How can you place criteria for teachers to achieve in order to qualify for merit pay when we are seeing how failure has made a select few extremely wealthy?
I have experienced a teacher situation where merit would have been warranted, but would not have been paid. The said teacher taught the low achieving fifth graders. She taught on an individualized basis stressing techniques on how to learn, rather than on content. She did not give assigned homework, but required a book report every week, meaning they had to read books. Grades were not “given” but were earned by the student based on learning contracts signed by the student, the teacher, and the student's parent(s) at the beginning of each grading period. The results were that the next year when standardized tests were given her students would advance to the high group, or at worst the middle group.

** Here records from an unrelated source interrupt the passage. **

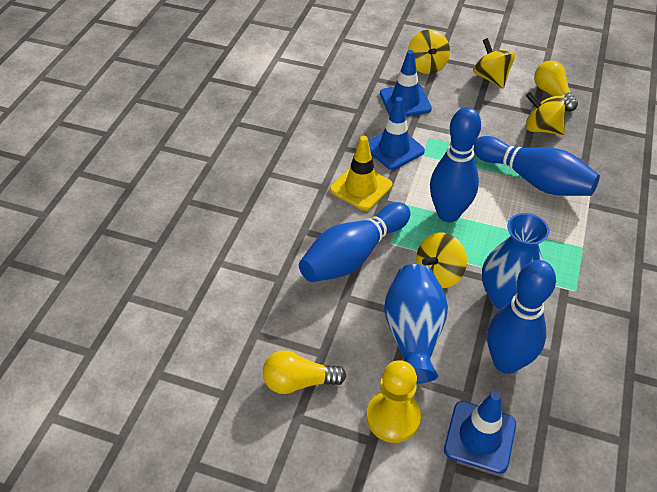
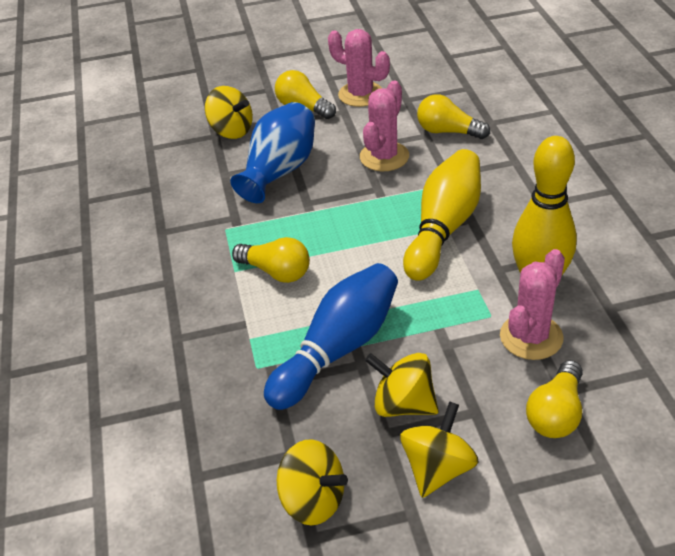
blue bowling pin: [299,202,411,282] [430,107,481,222] [473,136,600,196] [487,260,556,374] = 4 -> [264,263,398,410] = 1
blue traffic cone: [368,97,425,170] [380,50,432,117] [444,391,516,474] = 3 -> none = 0
blue vase: [384,264,448,383] [482,213,549,309] = 2 -> [230,102,315,203] = 1
pink cactus: none = 0 -> [328,29,390,107] [360,80,409,171] [500,249,565,360] = 3
yellow bowling pin: none = 0 -> [403,149,481,281] [512,136,577,275] = 2
yellow light bulb: [263,350,346,394] [534,60,578,111] = 2 -> [232,237,310,283] [275,70,336,119] [417,94,490,139] [526,360,583,438] = 4
yellow pawn: [367,360,421,443] = 1 -> none = 0
yellow traffic cone: [330,136,392,211] = 1 -> none = 0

Although her students showed marked improvement in their standardized test scores, primarily because they developed their ability to think and take responsibility for their learning, she would not have received merit pay because her teaching style was contrary to that of the principal's.
Rather than merit pay for teachers offer them a better wage in the first place. More than enough money for this purpose could be arrived at simply by cutting the military budget 15%. They cannot account for more than that amount anyway, meaning they either did not need it or it has gone for other purposes. It might as well go toward something beneficial to mankind – educating the citizens of tomorrow!